The foundation’s chairman Alamgir Khan and employees Ramazan Arslan and Murat Ervan challenged in the Islamabad High Court (IHC) on Wednesday the interior ministry’s order to the expatriate teachers and other staff, and their families, including children enro­lled in Pakistan, to leave the country before Nov 20.

The Turkish government believes that the Pak-Turk schools are part of a network operated by Fethullah Gulen, a political rival of President Erdogan, and has reportedly called upon Pakistan to

close them down. Turkey declared Mr Gulen’s organisation a terrorist entity after the July 15 failed coup attempt in the country.

After filing a petition with the IHC earlier, Mr Khan had said that the schools were not part of Mr Gulen’s network, but their administration was inspired by his ideology.

Justice Aamer Farooq of the IHC will hear the petition on Thursday.

The petitioners requested the court to set aside the ministry’s orders and allow the expatriate staff to continue with their teaching and administration assignments in the country and ask the respondent to extend their and their families’ visas till the end of the education session.

The ministry, in its letter, had told all the foreign nationals whose visas had not been extended to leave the country before Nov 20. It added that the ministry had issued an exit permit for them without overstay charges.
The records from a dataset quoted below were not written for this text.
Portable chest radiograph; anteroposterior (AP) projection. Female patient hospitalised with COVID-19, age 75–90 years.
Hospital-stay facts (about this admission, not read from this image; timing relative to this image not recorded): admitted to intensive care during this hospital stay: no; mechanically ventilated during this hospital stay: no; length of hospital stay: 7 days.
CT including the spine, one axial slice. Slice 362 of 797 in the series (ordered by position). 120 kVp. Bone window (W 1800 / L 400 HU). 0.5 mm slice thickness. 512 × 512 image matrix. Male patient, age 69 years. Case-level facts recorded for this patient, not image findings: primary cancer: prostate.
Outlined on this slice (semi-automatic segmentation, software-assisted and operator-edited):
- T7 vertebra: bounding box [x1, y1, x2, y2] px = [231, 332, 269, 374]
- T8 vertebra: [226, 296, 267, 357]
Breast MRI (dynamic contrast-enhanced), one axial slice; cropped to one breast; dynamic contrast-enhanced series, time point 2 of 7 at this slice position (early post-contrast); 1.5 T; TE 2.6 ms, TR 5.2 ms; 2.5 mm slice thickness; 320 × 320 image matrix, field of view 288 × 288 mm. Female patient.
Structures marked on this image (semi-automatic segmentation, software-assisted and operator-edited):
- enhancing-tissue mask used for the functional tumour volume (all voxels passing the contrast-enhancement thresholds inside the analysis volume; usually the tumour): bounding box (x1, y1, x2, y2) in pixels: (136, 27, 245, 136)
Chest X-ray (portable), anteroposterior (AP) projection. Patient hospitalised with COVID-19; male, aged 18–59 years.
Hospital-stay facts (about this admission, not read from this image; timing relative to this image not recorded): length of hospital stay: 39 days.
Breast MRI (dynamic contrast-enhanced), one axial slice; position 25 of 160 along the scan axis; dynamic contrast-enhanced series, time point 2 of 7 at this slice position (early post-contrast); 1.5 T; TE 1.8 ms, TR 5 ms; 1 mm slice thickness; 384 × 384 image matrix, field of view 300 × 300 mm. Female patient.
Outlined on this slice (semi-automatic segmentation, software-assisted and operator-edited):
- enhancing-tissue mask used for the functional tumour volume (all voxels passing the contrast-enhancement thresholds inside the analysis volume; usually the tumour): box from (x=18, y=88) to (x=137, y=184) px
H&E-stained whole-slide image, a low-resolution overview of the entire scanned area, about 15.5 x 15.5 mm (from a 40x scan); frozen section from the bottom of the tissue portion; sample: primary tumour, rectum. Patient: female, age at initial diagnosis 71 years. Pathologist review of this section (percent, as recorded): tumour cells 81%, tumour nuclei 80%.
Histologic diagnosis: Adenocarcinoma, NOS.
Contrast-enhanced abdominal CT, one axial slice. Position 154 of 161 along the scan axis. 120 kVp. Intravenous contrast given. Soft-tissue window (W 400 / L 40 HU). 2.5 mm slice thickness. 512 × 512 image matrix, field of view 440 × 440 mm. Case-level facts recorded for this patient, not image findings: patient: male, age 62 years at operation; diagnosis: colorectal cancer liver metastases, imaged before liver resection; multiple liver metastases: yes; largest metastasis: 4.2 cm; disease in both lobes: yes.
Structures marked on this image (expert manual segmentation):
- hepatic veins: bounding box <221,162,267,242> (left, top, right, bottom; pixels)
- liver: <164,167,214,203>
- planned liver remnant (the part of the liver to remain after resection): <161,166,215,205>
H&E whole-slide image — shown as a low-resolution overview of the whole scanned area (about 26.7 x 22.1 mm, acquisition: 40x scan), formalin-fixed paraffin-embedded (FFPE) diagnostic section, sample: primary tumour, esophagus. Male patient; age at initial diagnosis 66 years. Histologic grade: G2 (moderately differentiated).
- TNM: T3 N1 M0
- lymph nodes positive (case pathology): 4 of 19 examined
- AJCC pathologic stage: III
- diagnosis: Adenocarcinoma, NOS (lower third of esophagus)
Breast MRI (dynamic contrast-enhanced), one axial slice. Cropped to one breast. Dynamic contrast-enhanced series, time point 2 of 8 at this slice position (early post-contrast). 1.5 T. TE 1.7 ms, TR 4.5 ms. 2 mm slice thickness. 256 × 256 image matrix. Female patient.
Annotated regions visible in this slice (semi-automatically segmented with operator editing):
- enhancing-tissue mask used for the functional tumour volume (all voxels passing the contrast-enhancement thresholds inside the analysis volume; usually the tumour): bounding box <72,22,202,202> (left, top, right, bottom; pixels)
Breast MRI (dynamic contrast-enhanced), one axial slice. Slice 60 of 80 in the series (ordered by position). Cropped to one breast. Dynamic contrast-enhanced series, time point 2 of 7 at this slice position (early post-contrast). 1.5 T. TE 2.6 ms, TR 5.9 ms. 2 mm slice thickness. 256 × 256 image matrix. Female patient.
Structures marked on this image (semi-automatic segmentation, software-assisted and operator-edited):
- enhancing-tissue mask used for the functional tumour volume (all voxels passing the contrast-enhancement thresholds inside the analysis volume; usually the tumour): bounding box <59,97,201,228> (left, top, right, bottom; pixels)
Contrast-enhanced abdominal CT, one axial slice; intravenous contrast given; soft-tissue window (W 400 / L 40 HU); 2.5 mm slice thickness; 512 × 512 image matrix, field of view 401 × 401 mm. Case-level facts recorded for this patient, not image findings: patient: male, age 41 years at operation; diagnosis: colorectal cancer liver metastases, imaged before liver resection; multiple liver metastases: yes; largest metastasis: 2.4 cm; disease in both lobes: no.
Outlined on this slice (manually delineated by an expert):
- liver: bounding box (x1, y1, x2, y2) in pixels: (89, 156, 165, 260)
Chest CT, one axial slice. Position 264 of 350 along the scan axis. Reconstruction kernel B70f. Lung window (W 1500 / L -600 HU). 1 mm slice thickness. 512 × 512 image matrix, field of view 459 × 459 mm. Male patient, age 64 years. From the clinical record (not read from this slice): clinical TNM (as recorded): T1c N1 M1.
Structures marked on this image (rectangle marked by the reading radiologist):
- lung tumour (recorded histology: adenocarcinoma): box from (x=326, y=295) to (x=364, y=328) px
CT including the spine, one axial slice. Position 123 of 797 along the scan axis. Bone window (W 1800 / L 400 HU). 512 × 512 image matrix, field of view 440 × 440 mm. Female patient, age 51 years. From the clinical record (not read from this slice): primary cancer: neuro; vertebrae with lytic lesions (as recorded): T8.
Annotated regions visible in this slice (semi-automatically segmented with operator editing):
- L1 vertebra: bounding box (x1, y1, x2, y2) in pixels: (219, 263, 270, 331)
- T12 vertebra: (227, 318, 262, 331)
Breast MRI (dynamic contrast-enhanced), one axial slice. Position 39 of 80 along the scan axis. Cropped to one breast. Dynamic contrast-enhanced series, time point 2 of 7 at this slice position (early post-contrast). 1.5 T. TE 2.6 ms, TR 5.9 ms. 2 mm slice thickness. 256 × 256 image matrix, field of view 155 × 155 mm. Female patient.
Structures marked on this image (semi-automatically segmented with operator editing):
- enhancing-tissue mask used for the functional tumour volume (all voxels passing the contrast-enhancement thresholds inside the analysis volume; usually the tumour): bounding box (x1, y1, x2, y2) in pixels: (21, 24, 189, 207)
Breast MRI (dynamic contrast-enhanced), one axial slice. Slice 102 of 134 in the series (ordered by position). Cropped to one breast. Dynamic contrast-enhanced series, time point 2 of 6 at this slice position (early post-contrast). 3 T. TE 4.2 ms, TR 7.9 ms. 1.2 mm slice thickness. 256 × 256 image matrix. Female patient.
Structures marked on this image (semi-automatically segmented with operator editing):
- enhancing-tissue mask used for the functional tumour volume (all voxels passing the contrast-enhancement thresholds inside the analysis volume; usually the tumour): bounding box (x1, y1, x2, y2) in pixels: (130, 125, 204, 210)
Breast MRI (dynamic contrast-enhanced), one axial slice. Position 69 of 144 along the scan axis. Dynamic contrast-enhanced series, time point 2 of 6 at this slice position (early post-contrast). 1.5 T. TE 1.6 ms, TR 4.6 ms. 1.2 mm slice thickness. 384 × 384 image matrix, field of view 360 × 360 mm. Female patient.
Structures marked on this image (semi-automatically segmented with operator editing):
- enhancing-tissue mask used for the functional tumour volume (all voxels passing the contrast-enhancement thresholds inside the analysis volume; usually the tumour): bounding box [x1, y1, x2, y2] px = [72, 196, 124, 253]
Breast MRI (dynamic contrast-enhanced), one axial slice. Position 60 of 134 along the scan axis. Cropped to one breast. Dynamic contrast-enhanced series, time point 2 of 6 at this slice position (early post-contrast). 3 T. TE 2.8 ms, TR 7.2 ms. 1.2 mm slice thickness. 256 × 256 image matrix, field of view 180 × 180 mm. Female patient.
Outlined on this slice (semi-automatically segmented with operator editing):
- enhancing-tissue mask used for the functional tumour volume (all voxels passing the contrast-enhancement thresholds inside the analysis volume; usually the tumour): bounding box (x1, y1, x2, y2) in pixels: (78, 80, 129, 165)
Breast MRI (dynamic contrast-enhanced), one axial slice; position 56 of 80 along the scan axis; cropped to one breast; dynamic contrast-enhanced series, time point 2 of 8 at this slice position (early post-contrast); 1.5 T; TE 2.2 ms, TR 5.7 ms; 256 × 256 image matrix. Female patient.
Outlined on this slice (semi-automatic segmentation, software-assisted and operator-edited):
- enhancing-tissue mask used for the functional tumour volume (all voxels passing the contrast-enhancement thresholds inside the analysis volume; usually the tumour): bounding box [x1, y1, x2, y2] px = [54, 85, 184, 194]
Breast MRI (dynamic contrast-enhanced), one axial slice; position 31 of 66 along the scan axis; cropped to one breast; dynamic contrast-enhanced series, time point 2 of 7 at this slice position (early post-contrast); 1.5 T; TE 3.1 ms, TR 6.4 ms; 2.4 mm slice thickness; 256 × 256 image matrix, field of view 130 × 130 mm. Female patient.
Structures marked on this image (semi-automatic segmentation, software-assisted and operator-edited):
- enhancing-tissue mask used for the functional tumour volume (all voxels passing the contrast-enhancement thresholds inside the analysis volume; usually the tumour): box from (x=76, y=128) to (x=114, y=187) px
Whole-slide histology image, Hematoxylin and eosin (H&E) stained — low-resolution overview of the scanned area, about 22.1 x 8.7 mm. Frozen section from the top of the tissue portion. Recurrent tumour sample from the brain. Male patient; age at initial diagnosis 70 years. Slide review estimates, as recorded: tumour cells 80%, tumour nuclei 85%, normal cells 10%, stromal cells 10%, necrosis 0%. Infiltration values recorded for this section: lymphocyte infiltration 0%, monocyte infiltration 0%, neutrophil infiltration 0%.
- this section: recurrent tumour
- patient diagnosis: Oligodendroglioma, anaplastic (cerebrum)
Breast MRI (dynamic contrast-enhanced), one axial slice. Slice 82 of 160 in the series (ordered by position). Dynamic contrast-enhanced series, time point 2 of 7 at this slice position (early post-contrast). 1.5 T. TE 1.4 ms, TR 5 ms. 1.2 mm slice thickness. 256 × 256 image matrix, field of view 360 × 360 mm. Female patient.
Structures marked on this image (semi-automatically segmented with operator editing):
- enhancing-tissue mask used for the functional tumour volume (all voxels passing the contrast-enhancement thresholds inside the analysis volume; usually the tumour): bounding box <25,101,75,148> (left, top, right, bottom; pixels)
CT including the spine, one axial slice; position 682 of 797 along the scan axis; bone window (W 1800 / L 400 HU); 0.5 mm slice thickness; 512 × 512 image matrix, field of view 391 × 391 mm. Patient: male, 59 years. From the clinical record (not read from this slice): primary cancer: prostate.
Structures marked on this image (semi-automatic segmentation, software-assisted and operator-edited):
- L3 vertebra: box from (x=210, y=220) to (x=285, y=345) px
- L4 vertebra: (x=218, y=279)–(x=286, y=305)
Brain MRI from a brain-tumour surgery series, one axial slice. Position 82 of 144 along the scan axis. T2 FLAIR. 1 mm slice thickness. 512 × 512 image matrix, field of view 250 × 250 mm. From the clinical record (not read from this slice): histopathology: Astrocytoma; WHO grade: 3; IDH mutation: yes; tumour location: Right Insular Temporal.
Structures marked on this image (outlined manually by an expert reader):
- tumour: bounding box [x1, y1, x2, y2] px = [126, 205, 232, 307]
According to the petition, 26 Pak-Turk schools and other institutions are providing education to nearly 11,000 students across the country, catering to the educational needs of deserving students free of cost or on subsidised rates and sending selected Pakistani students abroad on full scholarship for completing their higher studies.

It said the company provided employment to over 1,000 Pakistanis.

It said the petitioners had retained services of expatriate employees with requisite expertise and experience to ensure maintenance and enhancement of the internationally accepted standards.

The petition said that the expatriate employees provided core instructional and management services to the petitioners and their company, enabling them to sustain educational operation of the schools of the required quality.

The petitioners, their family members, the expatriate staff as well as their children getting education and residing in Pakistan had submitted applications for the extension of their visas in June.

The ministry informed the foundation on Nov 11 that the request for visa extension had been considered at the appropriate level but had not been acceded to. No reason or ground for the decision had been provided in the letter, the petition said.

On Nov 14, the ministry asked all the foreign nationals whose visas had not been extended to leave the country before Nov 20.

The petitioners said the orders were unjust, unfair and arbitrary, and had been issued without disclosing any reason. Before issuing the orders, the petitioners and their families had not been provided an opportunity of personal hearing and they had been condemned unheard, they said.

The petitioners said the foundation was a company incorporated under Section 32 and the provisions of the Companies Ordinance, 1984 since 2011.

They said the company was working on a not-for-profit basis with the paramount objective of establishing, managing, maintaining, owning, administering, promoting and subsidising educational institutions in accordance with its memorandum of association.

They prayed to the court to set aside the orders and issue directives for extending their visas till the summer vacation.